・トランプ氏の唯一の功績は中国の知的所有権問題に手を付けたことであろう。

中国はこれまでのように先端企業を呼び込んで合弁を作らせ技術をとる、スパイまがいでとる、ただ乗りをするなどの行為は今後許されなくなるということである。

途上国として大目に見られた知的所有権侵害が先進国並みに普通扱われるということである。

 

中国が米国のGDPを抜くことはありえないだろう。

習氏の経済政策は国有企業を強くすることで国際的競争力のある企業を育てようというものである。

市場経済の徹底と自由競争で企業を強くするという発想ではない。

国による過大な援助も貿易摩擦の火種である。

 

要するに中国のほかの国にはない強み(国家資本主義的手法)がすべて裏目になるということである。

中国企業の強みがそのまま弱みになるということである。

中国が法治国ではなく共産党の命令があればあらゆるデータも差し出さざるを得ない体質も貿易摩擦で問題となる。

 

国内的には民間の債務の大きさが火種になる。

不動産価格が本格的に下がれば大きな問題となる。中所得層以上の不満が高まるからである。

習氏への権力集中は責任を一身に負うというリスクを伴う。

 

中国の香港・台湾化が近い将来おこるのではないか。

Bトン効果

トランプスタッフにBが補佐官として加わった。

これが北朝鮮の変化の直接的原因であろう。

Bは主戦論者である。本気で攻撃を考えている。

 

北はまず中国を電撃的に訪れ、両国が一体である演出を行った。

2回も訪問した。異例のことである。

直接攻撃がありうると恐れ、攻撃の可能性を下げるためのなりふり構わぬ行為である。

また南北融和の演出も直接攻撃の可能性を下げるためである。

 

Bの求める核廃棄の条件。不可逆的かつ検証可能な核廃棄の条件を北が飲めるはずはない。飲めば金朝廷は内部崩壊するだろう。

生き延びる方法は核廃棄の工程をだらだら伸ばしにして、かたう制裁を段階的解除を求めるjことである。

 

ポイントは米国大統領の態度である。

目先の選挙での小さな得点を優先するか、核廃棄を本気で迫るかという選択である。

流れからは前者のように見える。

まず選挙を乗り切って、そこからいろいろ考えようというスタンスではないかと推測する。

 

 

中国終わりの始まり

 

中国をめぐる重要要因

①習独裁体制が決まった

②社会主義市場経済の賞味期限が切れつつある。

・金融危機 100兆単位の膨大な借り入れ。

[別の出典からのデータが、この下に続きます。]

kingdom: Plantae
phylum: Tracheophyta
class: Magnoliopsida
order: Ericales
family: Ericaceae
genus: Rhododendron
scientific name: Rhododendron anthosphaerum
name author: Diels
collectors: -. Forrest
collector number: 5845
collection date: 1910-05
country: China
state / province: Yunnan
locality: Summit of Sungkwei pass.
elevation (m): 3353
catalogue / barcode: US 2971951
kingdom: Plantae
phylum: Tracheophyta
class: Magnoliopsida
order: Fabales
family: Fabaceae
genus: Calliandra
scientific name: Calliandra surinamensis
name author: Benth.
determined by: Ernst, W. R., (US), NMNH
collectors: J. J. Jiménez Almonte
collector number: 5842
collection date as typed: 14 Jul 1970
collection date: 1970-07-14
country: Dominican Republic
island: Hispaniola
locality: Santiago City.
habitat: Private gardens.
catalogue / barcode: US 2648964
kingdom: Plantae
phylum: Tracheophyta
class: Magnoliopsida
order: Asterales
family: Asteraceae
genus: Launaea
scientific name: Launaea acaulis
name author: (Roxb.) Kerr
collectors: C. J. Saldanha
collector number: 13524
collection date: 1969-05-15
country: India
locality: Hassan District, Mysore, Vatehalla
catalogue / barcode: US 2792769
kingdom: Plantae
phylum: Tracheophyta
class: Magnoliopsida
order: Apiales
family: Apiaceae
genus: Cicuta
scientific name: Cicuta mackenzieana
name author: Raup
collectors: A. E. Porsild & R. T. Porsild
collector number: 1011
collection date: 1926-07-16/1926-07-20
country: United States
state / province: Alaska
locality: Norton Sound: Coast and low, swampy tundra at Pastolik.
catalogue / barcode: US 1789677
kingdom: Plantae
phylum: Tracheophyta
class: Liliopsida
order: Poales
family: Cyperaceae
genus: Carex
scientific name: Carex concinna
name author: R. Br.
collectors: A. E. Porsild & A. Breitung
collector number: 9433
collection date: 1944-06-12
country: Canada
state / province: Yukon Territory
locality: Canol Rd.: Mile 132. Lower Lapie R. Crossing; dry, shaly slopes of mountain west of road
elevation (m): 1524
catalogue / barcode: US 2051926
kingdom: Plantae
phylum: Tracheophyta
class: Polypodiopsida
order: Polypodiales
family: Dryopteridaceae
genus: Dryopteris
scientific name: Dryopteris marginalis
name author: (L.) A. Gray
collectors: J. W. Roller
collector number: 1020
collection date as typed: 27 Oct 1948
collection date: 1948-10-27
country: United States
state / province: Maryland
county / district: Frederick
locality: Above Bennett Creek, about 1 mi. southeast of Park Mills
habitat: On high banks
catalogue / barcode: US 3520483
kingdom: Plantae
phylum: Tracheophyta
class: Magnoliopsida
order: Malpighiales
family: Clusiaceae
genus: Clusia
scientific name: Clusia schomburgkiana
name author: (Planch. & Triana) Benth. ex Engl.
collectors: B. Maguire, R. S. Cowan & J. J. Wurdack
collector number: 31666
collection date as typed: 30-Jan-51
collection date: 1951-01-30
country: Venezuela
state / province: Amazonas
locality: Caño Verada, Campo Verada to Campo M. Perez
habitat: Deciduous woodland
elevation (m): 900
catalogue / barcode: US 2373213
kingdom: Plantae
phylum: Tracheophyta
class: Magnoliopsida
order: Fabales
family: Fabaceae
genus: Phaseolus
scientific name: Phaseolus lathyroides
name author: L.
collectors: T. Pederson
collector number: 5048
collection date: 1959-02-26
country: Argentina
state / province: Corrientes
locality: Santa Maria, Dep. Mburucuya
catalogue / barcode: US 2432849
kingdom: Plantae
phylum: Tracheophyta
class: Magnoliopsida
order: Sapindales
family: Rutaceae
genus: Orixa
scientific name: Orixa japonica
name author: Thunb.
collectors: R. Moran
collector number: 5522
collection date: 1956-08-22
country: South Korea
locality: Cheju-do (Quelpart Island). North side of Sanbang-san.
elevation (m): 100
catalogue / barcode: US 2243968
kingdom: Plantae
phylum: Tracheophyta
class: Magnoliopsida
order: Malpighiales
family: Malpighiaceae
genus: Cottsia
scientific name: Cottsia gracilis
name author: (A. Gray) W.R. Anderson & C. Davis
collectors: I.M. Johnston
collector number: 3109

しかも実態がつかめない。

・知的財産権について先進国が厳しく迫る。 ただ乗りはできない。目こぼし期間は過ぎて法規にもとずく普通の国扱い。

・国営企業の強化、民間重視の後退。

・中国モデル賞味期限

海外との合弁で技術を取り入れ、国の財政的、許認可情実援助で競争力をつける。

国内市場で位置を占め海外にも進出。

自由競争ではなく国の恣意的援助と膨大な国内需要で発展してきた。

③中国企業の海外進出は厳しくなる。

国からの有形無形の援助は公正な競争を妨げる。共産党の超法規的指導がある以上情報の安全性が担保されない。

結果IT関係の中国企業を自国から締め出すことができる。

④マルクス主義の基本原理に反する。

下部構造(経済)は上部構造(政治)を規定する。中期的には経済のあり方が政治の在り方を決めるということである。

中国の発展は市場経済の部分的導入の果実である。

市場経済は民主主義という政治制度を求める。

 

中国のさらなる発展は市場経済のさらなる拡大を前提とする。

共産党1党独裁は市場経済に矛盾する。

「経済発展→市場経済の拡大必要→民主主義の流れ」が基本的流れである。

共産党独裁、習独裁が市場経済の発展を阻害する。